Q: If at the end of all of this you and your panel have done a good job, what does that look like?
A: Wow, that’s a tough one. I suspect it will be a comparative measure. We will have wasted comparatively less money, and spent more on comparatively more successful programs. If as the result of our panel’s work, Treasury takes a more comprehensive perspective on how to commit $3 trillion of taxpayer money, then we succeed.
Q: And what happens if they keep being unresponsive? What can you do?
A: They’ve already changed. Secretary Paulson asked for $700 billion announcing one program, and within weeks had changed directions entirely. The current Treasury has recognized that as a strategy that will not be tolerated.
Q: Is there anything else that you would want people to understand?
A: I don’t have a badge and a gun.

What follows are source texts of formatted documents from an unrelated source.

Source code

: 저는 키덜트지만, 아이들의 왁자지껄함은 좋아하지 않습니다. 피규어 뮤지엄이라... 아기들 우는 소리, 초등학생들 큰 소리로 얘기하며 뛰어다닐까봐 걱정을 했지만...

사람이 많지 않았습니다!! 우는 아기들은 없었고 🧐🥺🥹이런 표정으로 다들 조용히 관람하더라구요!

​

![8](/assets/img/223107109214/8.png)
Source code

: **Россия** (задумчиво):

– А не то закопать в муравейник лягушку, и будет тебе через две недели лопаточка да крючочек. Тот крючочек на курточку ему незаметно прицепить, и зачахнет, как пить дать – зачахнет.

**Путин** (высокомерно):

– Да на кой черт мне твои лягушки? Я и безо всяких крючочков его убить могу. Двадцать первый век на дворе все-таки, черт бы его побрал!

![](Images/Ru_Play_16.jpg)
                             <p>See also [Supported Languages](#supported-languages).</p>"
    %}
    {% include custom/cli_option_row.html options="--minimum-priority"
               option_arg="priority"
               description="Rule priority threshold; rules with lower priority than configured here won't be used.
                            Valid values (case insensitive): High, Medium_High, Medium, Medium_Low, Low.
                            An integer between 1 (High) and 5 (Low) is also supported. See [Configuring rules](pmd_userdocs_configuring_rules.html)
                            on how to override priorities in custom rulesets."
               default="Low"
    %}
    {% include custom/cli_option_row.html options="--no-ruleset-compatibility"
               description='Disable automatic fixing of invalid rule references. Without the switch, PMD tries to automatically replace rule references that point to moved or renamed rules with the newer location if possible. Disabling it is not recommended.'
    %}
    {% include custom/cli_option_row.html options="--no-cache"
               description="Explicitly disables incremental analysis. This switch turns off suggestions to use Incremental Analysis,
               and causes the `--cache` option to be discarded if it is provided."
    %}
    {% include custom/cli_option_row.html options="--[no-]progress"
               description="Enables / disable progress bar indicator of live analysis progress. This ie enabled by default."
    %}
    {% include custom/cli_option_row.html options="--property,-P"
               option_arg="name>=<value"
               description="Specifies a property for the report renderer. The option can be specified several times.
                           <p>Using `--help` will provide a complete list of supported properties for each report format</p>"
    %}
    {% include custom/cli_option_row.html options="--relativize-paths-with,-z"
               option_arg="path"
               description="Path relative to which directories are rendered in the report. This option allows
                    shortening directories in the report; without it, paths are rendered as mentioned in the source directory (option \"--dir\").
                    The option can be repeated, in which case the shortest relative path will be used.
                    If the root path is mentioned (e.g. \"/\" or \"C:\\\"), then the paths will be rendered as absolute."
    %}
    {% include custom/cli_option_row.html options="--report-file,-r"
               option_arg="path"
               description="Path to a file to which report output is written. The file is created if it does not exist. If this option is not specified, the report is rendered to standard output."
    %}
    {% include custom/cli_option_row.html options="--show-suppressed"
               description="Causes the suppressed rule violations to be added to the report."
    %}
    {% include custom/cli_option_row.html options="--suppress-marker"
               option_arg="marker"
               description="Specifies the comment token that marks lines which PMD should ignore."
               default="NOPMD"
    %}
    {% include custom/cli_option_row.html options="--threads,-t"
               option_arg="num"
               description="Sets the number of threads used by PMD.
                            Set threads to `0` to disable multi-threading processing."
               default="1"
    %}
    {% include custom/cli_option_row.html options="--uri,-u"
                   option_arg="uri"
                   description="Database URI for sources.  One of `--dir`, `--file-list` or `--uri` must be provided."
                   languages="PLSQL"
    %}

The power of this panel is derived entirely from the voice of the American people. If they stay out of the policy debates, then Treasury can spend at will and reshape the American economy with no one in the room but insiders. If they are involved, the policies will look different.
It’s the design of the rules going forward that will tell us or that will determine whether we are moving to a cyclical economy with high wealth, high risk, and crashes every 10 to 15 years. Or whether we will emerge, as we did following the new regulatory reforms in the Great Depression, with a more stable economic system that benefits people across the economic spectrum. It’s an amazing moment in history.